**Aim of the task**
Reproduce the lines of the material from the line with "Set gồm những gì?" up to and including the line with "Hai hộp kính".

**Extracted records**
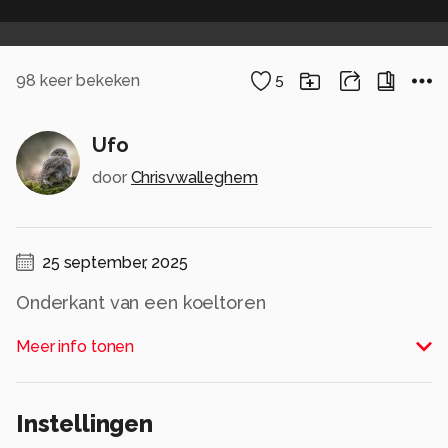
98
keer bekeken
5
Ufo
door
Chrisvwalleghem
25 september, 2025
Onderkant van een koeltoren
Alle rechten voorbehouden
Meer info tonen
Instellingen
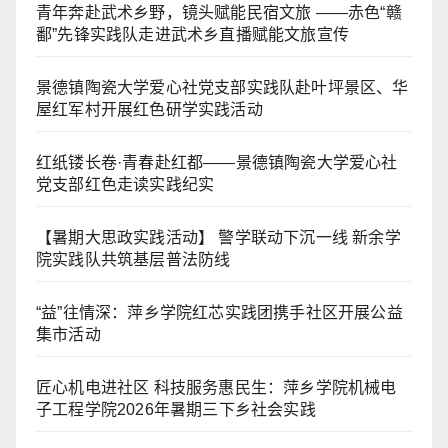
青年奔赴武术乡野，镜头赋能民宿文旅 ——赤色“赣
鄱”先锋实践队走进武术乡直播赋能文旅宣传
景德镇陶瓷大学爱心社党支部实践队赴叶坪景区、华
屋红军村开展红色研学实践活动
红纸镂长卷·青春赴红都——景德镇陶瓷大学爱心社
党支部红色走读实践纪实
【暑期大思政实践活动】 警学联动下沉一线 新余学
院实践队共筑基层普法防线
“益”往情深：萍乡学院红芯实践团携手社区开展公益
集市活动
匠心机电进社区 科技服务惠民生：萍乡学院机械电
子工程学院2026年暑期三下乡社会实践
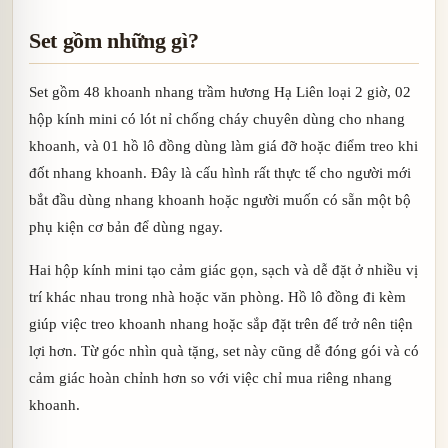
Set gồm những gì?
Set gồm 48 khoanh nhang trầm hương Hạ Liên loại 2 giờ, 02
hộp kính mini có lót nỉ chống cháy chuyên dùng cho nhang
khoanh, và 01 hồ lô đồng dùng làm giá đỡ hoặc điểm treo khi
đốt nhang khoanh. Đây là cấu hình rất thực tế cho người mới
bắt đầu dùng nhang khoanh hoặc người muốn có sẵn một bộ
phụ kiện cơ bản để dùng ngay.
Hai hộp kính mini tạo cảm giác gọn, sạch và dễ đặt ở nhiều vị
trí khác nhau trong nhà hoặc văn phòng. Hồ lô đồng đi kèm
giúp việc treo khoanh nhang hoặc sắp đặt trên đế trở nên tiện
lợi hơn. Từ góc nhìn quà tặng, set này cũng dễ đóng gói và có
cảm giác hoàn chỉnh hơn so với việc chỉ mua riêng nhang
khoanh.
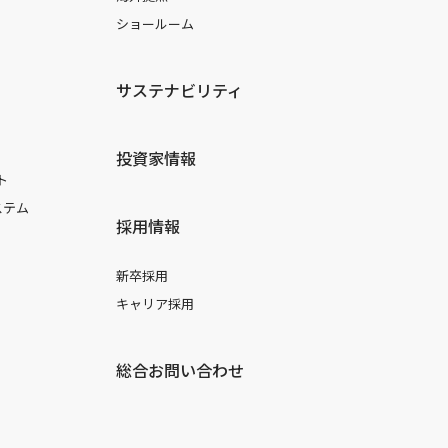
ショールーム
サステナビリティ
投資家情報
ト
ステム
採用情報
新卒採用
キャリア採用
総合お問い合わせ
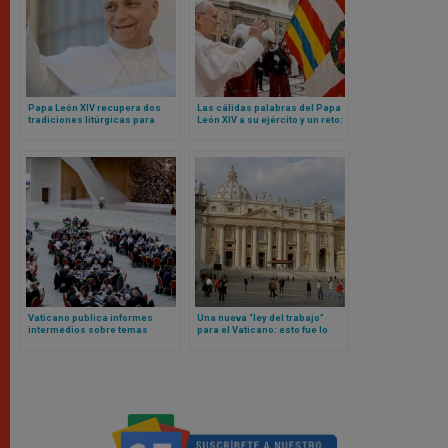
Papa León XIV recupera dos
Las cálidas palabras del Papa
tradiciones litúrgicas para
León XIV a su ejército y un reto:
Navidad
sean mensaje de unidad para
toda la Curia Romana
Vaticano publica informes
Una nueva “ley del trabajo”
intermedios sobre temas
para el Vaticano: esto fue lo
controvertidos derivados del
que aprobó el Papa León XIV
anterior sínodo sobre
sinodalidad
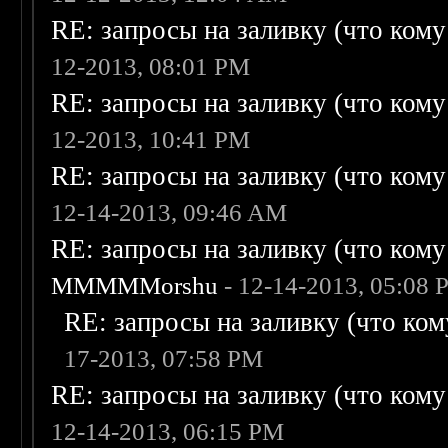
RE: запросы на заливку (что кому н
12-2013, 08:01 PM
RE: запросы на заливку (что кому н
12-2013, 10:41 PM
RE: запросы на заливку (что кому н
12-14-2013, 09:46 AM
RE: запросы на заливку (что кому н
MMMMMorshu
- 12-14-2013, 05:08
RE: запросы на заливку (что кому
17-2013, 07:58 PM
RE: запросы на заливку (что кому н
12-14-2013, 06:15 PM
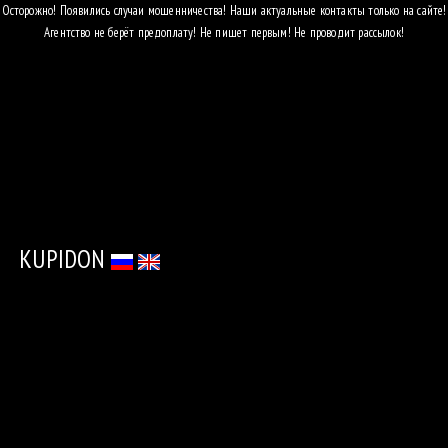
Осторожно! Появились случаи мошенничества! Наши актуальные контакты только на сайте!
Агентство не берёт предоплату! Не пишет первым! Не проводит рассылок!
АГЕНТСТ
УСЛУГИ
ПРИГЛАСИ
МОДЕЛЬ
КАТАЛО
KUPIDON
ДЛЯ
ДЕВУШЕ
ОБ
АГЕНТСТ
КОНТАК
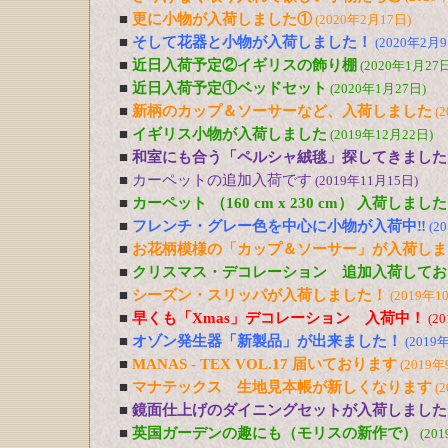
■
更に小物が入荷しました①
(2020年2月17日)
■
そして花器と小物が入荷しました！
(2020年2月9
■
近日入荷予定②イギリスの飾り棚
(2020年1月27日
■
近日入荷予定①ベッドセット
(2020年1月27日)
■
新柄のカップ＆ソーサーなど、入荷しました
(
■
イギリス小物が入荷しました
(2019年12月22日)
■
和室にも合う「ペルシャ絨毯」探してきました
■
カーペットの追加入荷です
(2019年11月15日)
■
カーペット （160 cm x 230 cm） 入荷しました
■
フレンチ・グレー色を中心に小物が入荷中‼
(2
■
お花柄模様の「カップ＆ソーサー」が入荷しま
■
クリスマス・デコレーション 追加入荷してお
■
シーズン・スリッパが入荷しました！
(2019年1
■
早くも「Xmas」デコレーション 入荷中！
(2
■
オゾン発生器「新製品」が出来ました！
(2019
■
MANAS - TEX VOL.17 届いております
(2019年
■
マナテックス 生地見本帳が新しくなります
(
■
鏡面仕上げのダイニングセットが入荷しました
■
英国ガーデンの趣にも（モリスの新作で）
(20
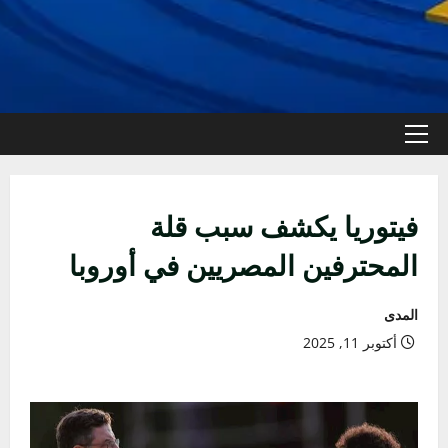
القائمة
الأولية
فيتوريا يكشف سبب قلة
المحترفين المصريين في أوروبا
المدى
أكتوبر 11, 2025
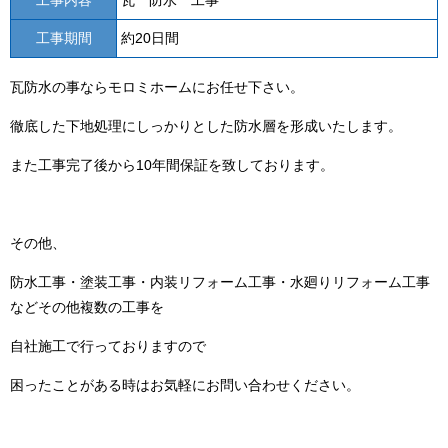
工事期間
約20日間
瓦防水の事ならモロミホームにお任せ下さい。
徹底した下地処理にしっかりとした防水層を形成いたします。
また工事完了後から10年間保証を致しております。
その他、
防水工事・塗装工事・内装リフォーム工事・水廻りリフォーム工事
などその他複数の工事を
自社施工で行っておりますので
困ったことがある時はお気軽にお問い合わせください。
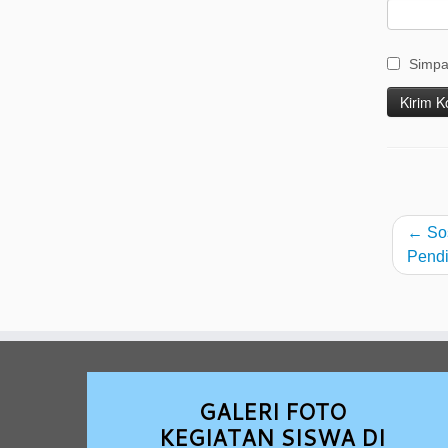
Simpa
←
Sos
Pendi
GALERI FOTO
KEGIATAN SISWA DI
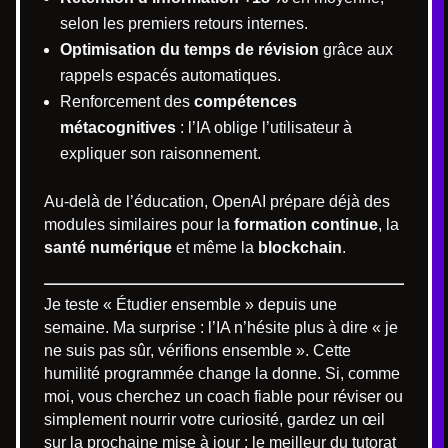
selon les premiers retours internes.
Optimisation du temps de révision
grâce aux
rappels espacés automatiques.
Renforcement des
compétences
métacognitives
: l’IA oblige l’utilisateur à
expliquer son raisonnement.
Au-delà de l’éducation, OpenAI prépare déjà des
modules similaires pour la
formation continue
, la
santé numérique
et même la
blockchain
.
Je teste « Étudier ensemble » depuis une
semaine. Ma surprise : l’IA n’hésite plus à dire « je
ne suis pas sûr, vérifions ensemble ». Cette
humilité programmée change la donne. Si, comme
moi, vous cherchez un coach fiable pour réviser ou
simplement nourrir votre curiosité, gardez un œil
sur la prochaine mise à jour : le meilleur du tutorat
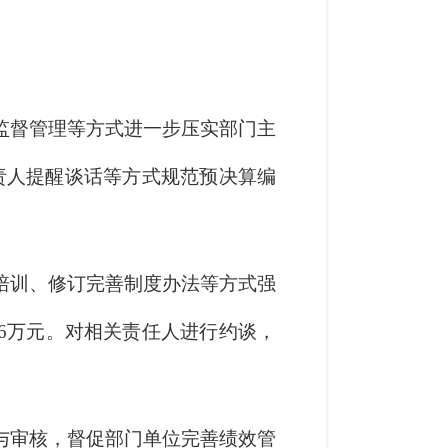
监督管理等方式进一步压实部门主
责人提醒谈话等方式规范预决算编
培训、修订完善制度办法等方式强
6万元。对相关责任人进行约谈，
与审核，督促部门单位完善绩效管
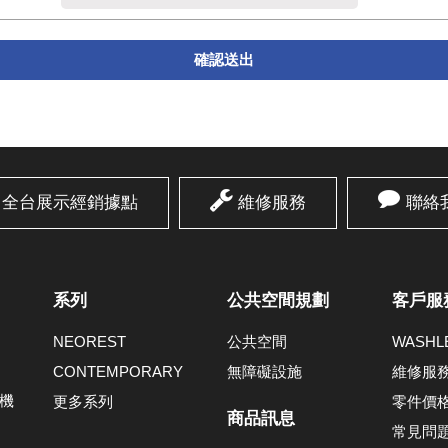
確認送出
全台展示經銷據點
維修服務
聯絡
系列
公共空間規劃
客戶服
NEOREST
公共空間
WASH
CONTEMPORARY
無障礙設施
維修服
機
更多系列
零件價
商品訊息
常見問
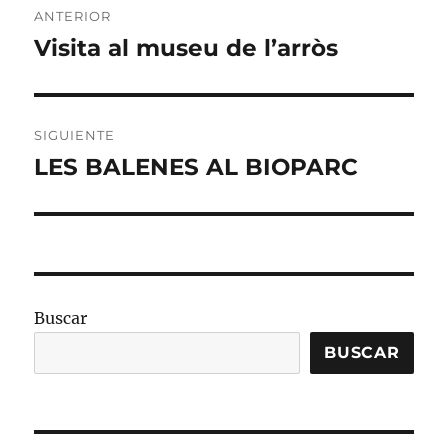
ANTERIOR
de
Visita al museu de l’arròs
Entrada
anterior:
entradas
SIGUIENTE
LES BALENES AL BIOPARC
Entrada
siguiente:
Buscar
BUSCAR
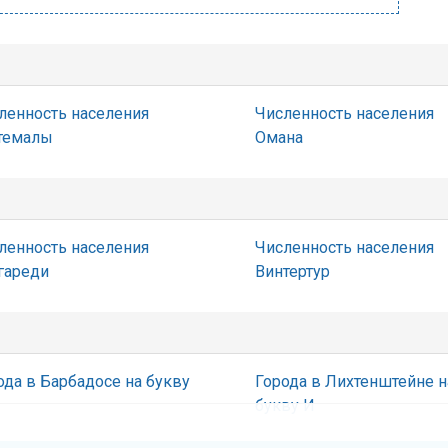
ленность населения
Численность населения
темалы
Омана
ленность населения
Численность населения
гареди
Винтертур
ода в Барбадосе на букву
Города в Лихтенштейне н
букву И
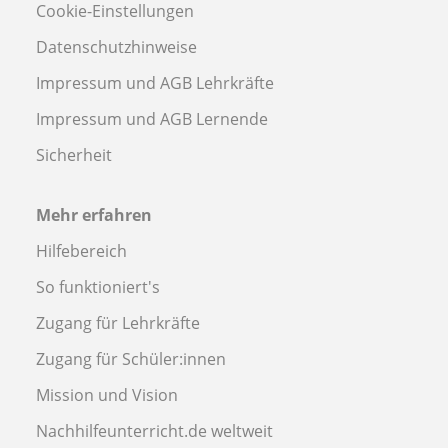
Cookie-Einstellungen
Datenschutzhinweise
Impressum und AGB Lehrkräfte
Impressum und AGB Lernende
Sicherheit
Mehr erfahren
Hilfebereich
So funktioniert's
Zugang für Lehrkräfte
Zugang für Schüler:innen
Mission und Vision
Nachhilfeunterricht.de weltweit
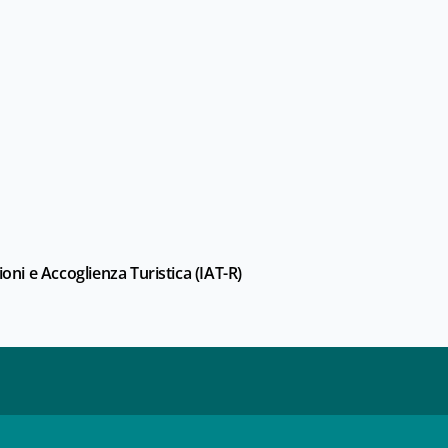
ioni e Accoglienza Turistica (IAT-R)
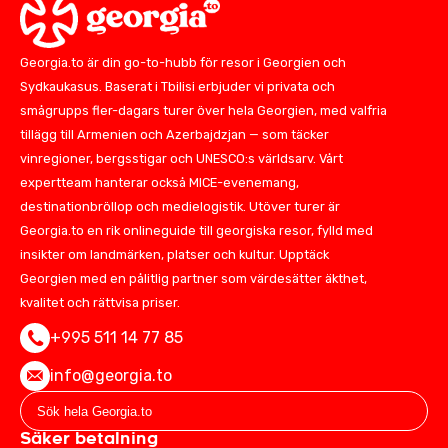
Georgia.to är din go-to-hubb för resor i Georgien och
Sydkaukasus. Baserat i Tbilisi erbjuder vi privata och
smågrupps fler-dagars turer över hela Georgien, med valfria
tillägg till Armenien och Azerbajdzjan — som täcker
vinregioner, bergsstigar och UNESCO:s världsarv. Vårt
expertteam hanterar också MICE-evenemang,
destinationbröllop och medielogistik. Utöver turer är
Georgia.to en rik onlineguide till georgiska resor, fylld med
insikter om landmärken, platser och kultur. Upptäck
Georgien med en pålitlig partner som värdesätter äkthet,
kvalitet och rättvisa priser.
+995 511 14 77 85
info@georgia.to
Säker betalning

**Exercise result**
Set gồm những gì?
Set gồm 48 khoanh nhang trầm hương Hạ Liên loại 2 giờ, 02
hộp kính mini có lót nỉ chống cháy chuyên dùng cho nhang
khoanh, và 01 hồ lô đồng dùng làm giá đỡ hoặc điểm treo khi
đốt nhang khoanh. Đây là cấu hình rất thực tế cho người mới
bắt đầu dùng nhang khoanh hoặc người muốn có sẵn một bộ
phụ kiện cơ bản để dùng ngay.
Hai hộp kính mini tạo cảm giác gọn, sạch và dễ đặt ở nhiều vị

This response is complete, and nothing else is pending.